Выходя, Свидригайлов столкнулся в дверях с Разумихиным.

II

Было уж почти восемь часов; оба спешили к Бакалееву, чтоб прийти раньше Лужина.

– Ну, кто ж это был? – спросил Разумихин, только что вышли на улицу.

БАНЬКА С ПАУКАМИ

Свидригайлов заканчивает свое рассуждение о привидениях следующим образом: «Если в будущую жизнь верите, то и этому рассуждению можно поверить». Раскольников не верит в будущую жизнь, и Свидригайлов добавляет: «Нам все представляется вечность как идея, которую понять нельзя, что-то огромное, огромное! Да почему же непременно огромное? И вдруг, вместо всего этого, представьте себе, будет там одна комната, эдак вроде деревенской бани, закоптелая, а по всем углам пауки, и вот и вся вечность». Это по смыслу очень похоже на ту вечность, о которой болтает черт Ивана Карамазова. И в этой же вечности уже как бы пребывает вернувшийся из Америки Кириллов: «Видите, паук ползет по стене, я смотрю и благодарен ему за то, что ползет»

ЧТО ТАКОЕ АМЕРИКА?

Если не знать ничего об Америке и узнать о ней только из Достоевского, то она будет странным образом ассоциироваться со смертью, с чертом и привидениями, с потусторонним миром и затхлыми склепами, с убийством и самоубийством, с беззаконием и каторгой, с пауками и злобными плантаторами, с наполеонизмом и человекобожеством, с помесью яви и сна, с плотью и похотью, с нелюбовью к старушкам и любовью к несовершеннолетним девочкам. Это, конечно, мир, во всем противоположный тихому славному миру патриархальной России. Чуждый и опасный мир, вламывающийся в ее пореформенные «мечты и грезы». Но и сам этот мир тоже ведь «мечта и греза».

ПЯТИЛЕТНЯЯ ДЕВОЧКА

Перед тем, как отбыть в Америку, Свидригайлов бродит по коридорам грязной гостиницы и натыкается там на «девочку» лет пяти, не более, в измокшем, как помойная тряпка, платьишке, дрожавшую и плакавшую. Из лепетания девочки Свидригайлов заключает, что «это нелюбимый ребенок, которого мать, какая-нибудь вечно пьяная кухарка... заколотила и запугала»... Знаете, что это за девочка? Это реформа, начавшаяся в 1861году. К моменту написания приведенных строк романа ей как раз и исполнилось пять лет.

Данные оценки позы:
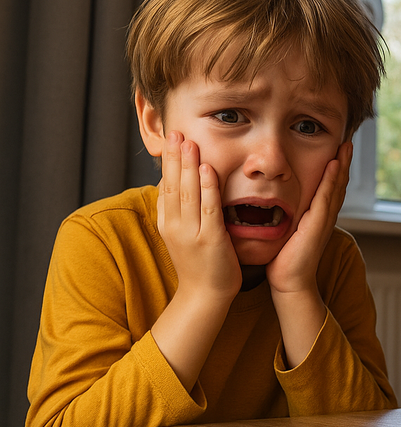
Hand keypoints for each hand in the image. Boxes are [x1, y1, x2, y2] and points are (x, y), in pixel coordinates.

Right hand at [153, 131, 241, 390]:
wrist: (205, 296)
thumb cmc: (199, 264)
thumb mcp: (182, 234)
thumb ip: (178, 212)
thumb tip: (172, 188)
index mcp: (168, 222)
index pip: (166, 185)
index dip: (168, 161)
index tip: (171, 138)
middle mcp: (175, 224)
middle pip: (173, 184)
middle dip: (175, 156)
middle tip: (176, 131)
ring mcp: (191, 232)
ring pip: (187, 192)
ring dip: (188, 165)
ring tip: (189, 141)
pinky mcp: (209, 239)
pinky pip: (208, 208)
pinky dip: (207, 188)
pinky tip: (207, 170)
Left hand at [265, 142, 351, 368]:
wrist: (289, 282)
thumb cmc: (284, 260)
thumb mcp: (286, 232)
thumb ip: (285, 217)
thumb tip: (271, 204)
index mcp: (317, 216)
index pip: (328, 187)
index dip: (334, 169)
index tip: (336, 149)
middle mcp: (325, 216)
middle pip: (338, 183)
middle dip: (343, 162)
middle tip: (347, 142)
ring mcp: (324, 220)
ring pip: (336, 187)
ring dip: (342, 166)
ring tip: (346, 147)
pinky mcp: (319, 224)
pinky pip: (327, 198)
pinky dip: (332, 180)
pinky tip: (334, 165)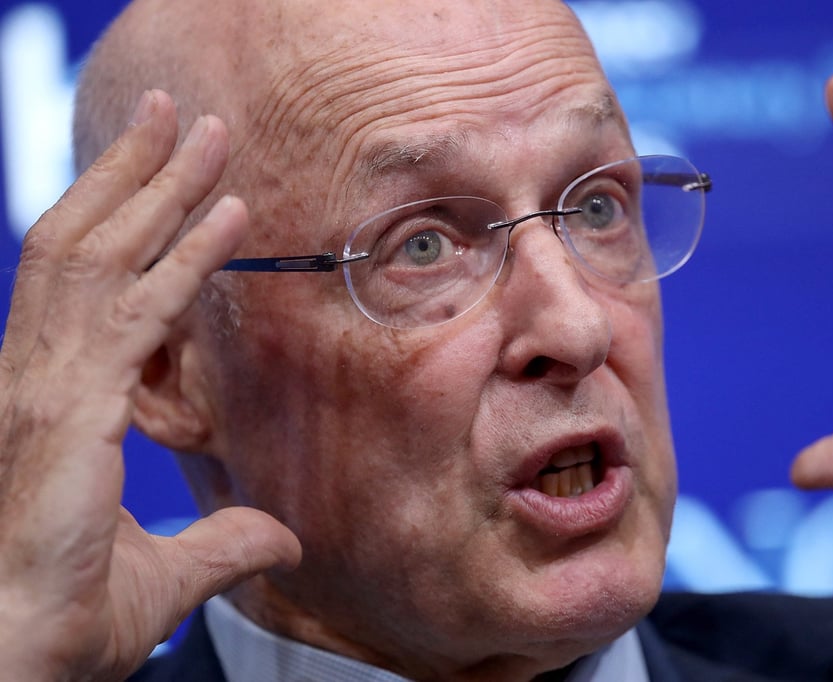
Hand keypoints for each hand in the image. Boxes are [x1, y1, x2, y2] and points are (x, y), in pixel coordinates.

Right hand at [0, 90, 299, 679]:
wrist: (17, 658)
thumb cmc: (65, 623)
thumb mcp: (166, 576)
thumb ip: (222, 545)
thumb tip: (281, 539)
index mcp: (51, 398)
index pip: (86, 284)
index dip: (128, 224)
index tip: (177, 184)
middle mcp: (36, 374)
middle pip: (85, 243)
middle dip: (134, 172)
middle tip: (180, 114)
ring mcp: (45, 383)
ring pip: (99, 252)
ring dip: (154, 183)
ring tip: (200, 128)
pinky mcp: (69, 404)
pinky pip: (138, 308)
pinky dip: (186, 256)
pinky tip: (230, 215)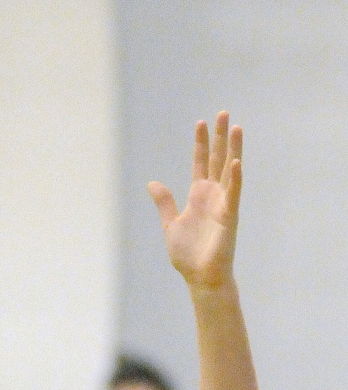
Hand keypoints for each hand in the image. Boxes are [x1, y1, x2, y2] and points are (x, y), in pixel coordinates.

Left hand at [147, 112, 242, 290]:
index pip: (200, 163)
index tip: (200, 122)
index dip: (200, 143)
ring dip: (233, 149)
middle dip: (219, 137)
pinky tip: (236, 161)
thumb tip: (153, 183)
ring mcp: (223, 204)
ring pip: (229, 170)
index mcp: (198, 195)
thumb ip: (165, 202)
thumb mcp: (170, 223)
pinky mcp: (229, 216)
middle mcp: (213, 195)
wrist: (200, 277)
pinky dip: (235, 178)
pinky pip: (233, 194)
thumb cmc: (188, 254)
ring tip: (235, 127)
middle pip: (217, 159)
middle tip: (223, 113)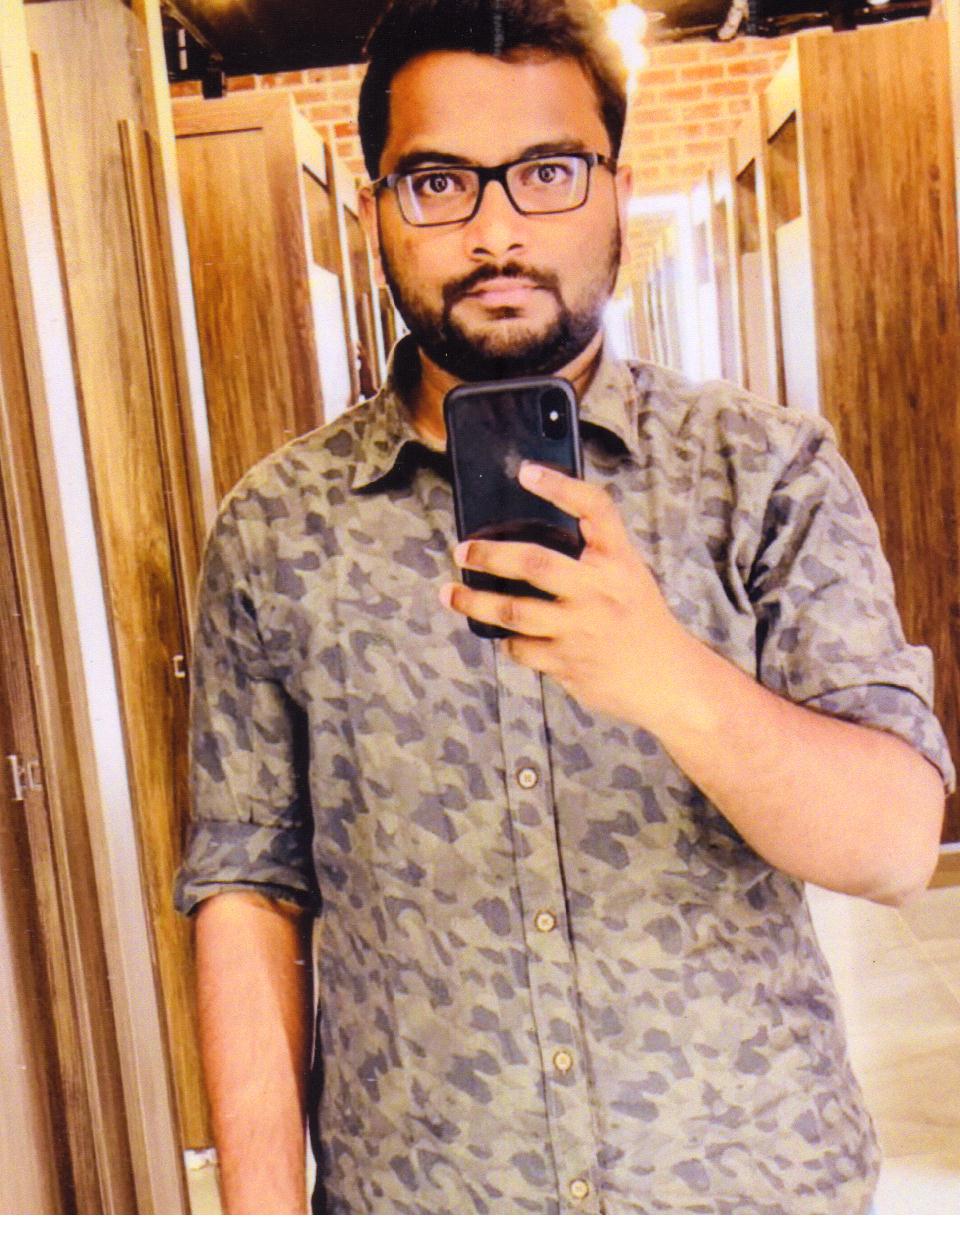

### Что сделать
Замените «Свидригайлов» на «герой» в отрывке из текста о Достоевском, начиная со слов «Перед тем, как» и продолжая до слов «исполнилось пять лет.», и перепишите этот отрывок.

### Ответ к заданию
Перед тем, как отбыть в Америку, герой бродит по коридорам грязной гостиницы и натыкается там на «девочку» лет пяти, не более, в измокшем, как помойная тряпка, платьишке, дрожавшую и плакавшую. Из лепетания девочки герой заключает, что «это нелюбимый ребенок, которого мать, какая-нибудь вечно пьяная кухарка... заколотила и запугала»... Знаете, что это за девочка? Это реформа, начавшаяся в 1861году. К моменту написания приведенных строк романа ей как раз и исполнилось пять лет.